··· Estratto

La tesi di Sorbara: sostegno della ‘ndrangheta? Ero odiato “da una parte dei calabresi”
Per Marco Sorbara, la conoscenza con il ristoratore Antonio Raso dura praticamente da sempre. Lo ha ribadito ancora oggi, venerdì 24 luglio, in aula al processo “Geenna”. Il consigliere regionale sospeso è imputato di concorso esterno nella “locale” di ‘ndrangheta che, per la Dda di Torino, aveva al vertice il suo “grande amico”. Il sodalizio criminale, dall’inchiesta, avrebbe garantito al politico di origini calabresi sostegno alle elezioni comunali del 2015, ricevendo in cambio informazioni riservate sull’attività del Municipio.
Una tesi che Sorbara respinge quasi con sdegno. “Io ero amato dai miei cittadini. – ha detto, rispondendo al suo difensore Raffaele Della Valle – Ero odiato, in quel momento, dalla mia parte politica e da una parte di calabresi”. Pertanto, nessun appoggio da Raso, perché “il mio appoggio è stato quello degli anziani”, a seguito del “lavoro che ho fatto per loro dal 2010 al 2015”, nella prima legislatura da assessore comunale alle politiche sociali.

······
··· Dati archiviati

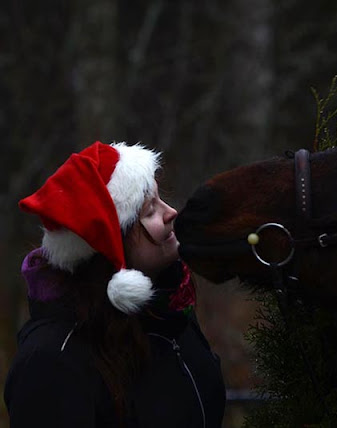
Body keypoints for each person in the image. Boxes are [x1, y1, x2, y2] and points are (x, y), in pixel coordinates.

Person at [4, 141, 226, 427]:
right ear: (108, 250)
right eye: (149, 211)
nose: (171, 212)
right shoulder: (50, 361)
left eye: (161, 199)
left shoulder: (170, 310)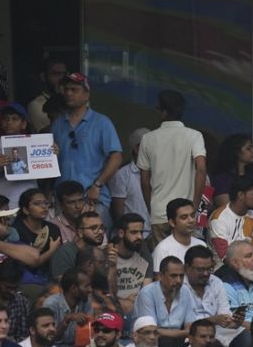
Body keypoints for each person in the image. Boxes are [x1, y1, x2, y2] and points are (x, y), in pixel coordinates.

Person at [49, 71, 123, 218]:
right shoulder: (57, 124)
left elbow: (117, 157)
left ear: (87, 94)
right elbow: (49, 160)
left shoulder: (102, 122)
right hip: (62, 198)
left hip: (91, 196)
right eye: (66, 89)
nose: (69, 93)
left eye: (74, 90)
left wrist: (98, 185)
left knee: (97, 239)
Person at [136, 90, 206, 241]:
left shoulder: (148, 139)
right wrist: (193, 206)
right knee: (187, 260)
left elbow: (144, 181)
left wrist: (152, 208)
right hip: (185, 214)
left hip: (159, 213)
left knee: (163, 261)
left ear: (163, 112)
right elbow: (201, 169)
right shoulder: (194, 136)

······
··· Dati archiviati

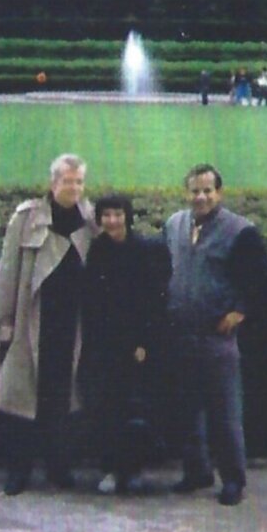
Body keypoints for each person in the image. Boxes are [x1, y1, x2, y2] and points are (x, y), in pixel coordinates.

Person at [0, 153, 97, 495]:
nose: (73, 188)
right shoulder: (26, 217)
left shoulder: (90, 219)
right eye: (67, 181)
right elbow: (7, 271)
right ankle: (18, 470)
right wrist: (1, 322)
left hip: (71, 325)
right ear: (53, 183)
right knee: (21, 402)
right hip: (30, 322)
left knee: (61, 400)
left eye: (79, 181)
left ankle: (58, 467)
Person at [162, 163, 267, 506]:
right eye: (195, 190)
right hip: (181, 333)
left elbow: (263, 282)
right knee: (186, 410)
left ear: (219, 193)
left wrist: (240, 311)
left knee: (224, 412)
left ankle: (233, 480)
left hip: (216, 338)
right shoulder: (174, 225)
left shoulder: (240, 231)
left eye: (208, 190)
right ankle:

······
··· Dati archiviati

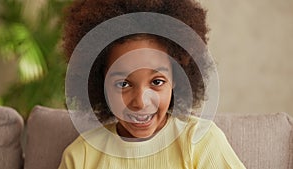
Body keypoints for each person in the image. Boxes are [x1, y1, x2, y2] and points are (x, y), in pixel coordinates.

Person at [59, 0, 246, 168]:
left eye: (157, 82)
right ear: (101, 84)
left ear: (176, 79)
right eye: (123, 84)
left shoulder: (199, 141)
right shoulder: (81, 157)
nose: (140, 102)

······

Domande di studio
a) Rispondi a queste domande sull'estratto:
(i) In quale giorno Sorbara ha ribadito in aula la sua conoscenza con Antonio Raso?
(ii) Di quale reato è imputato Sorbara?
(iii) Quale incarico ricopriva Sorbara nella sua prima legislatura?
b) Ricopia dall'estratto il passo che comincia con "La tesi di Sorbara: sostegno" e prosegue fino a "sull’attività del Municipio.".
Le voci non servono per svolgere gli esercizi sull'estratto.

Esercizi svolti
a)
(i) Venerdì 24 luglio.
(ii) Di concorso esterno nella "locale" di 'ndrangheta.
(iii) Era assessore comunale alle politiche sociali.

b)
La tesi di Sorbara: sostegno della ‘ndrangheta? Ero odiato “da una parte dei calabresi”
Per Marco Sorbara, la conoscenza con il ristoratore Antonio Raso dura praticamente da sempre. Lo ha ribadito ancora oggi, venerdì 24 luglio, in aula al processo “Geenna”. Il consigliere regionale sospeso è imputato di concorso esterno nella “locale” di ‘ndrangheta che, per la Dda di Torino, aveva al vertice il suo “grande amico”. Il sodalizio criminale, dall’inchiesta, avrebbe garantito al politico di origini calabresi sostegno alle elezioni comunali del 2015, ricevendo in cambio informazioni riservate sull’attività del Municipio.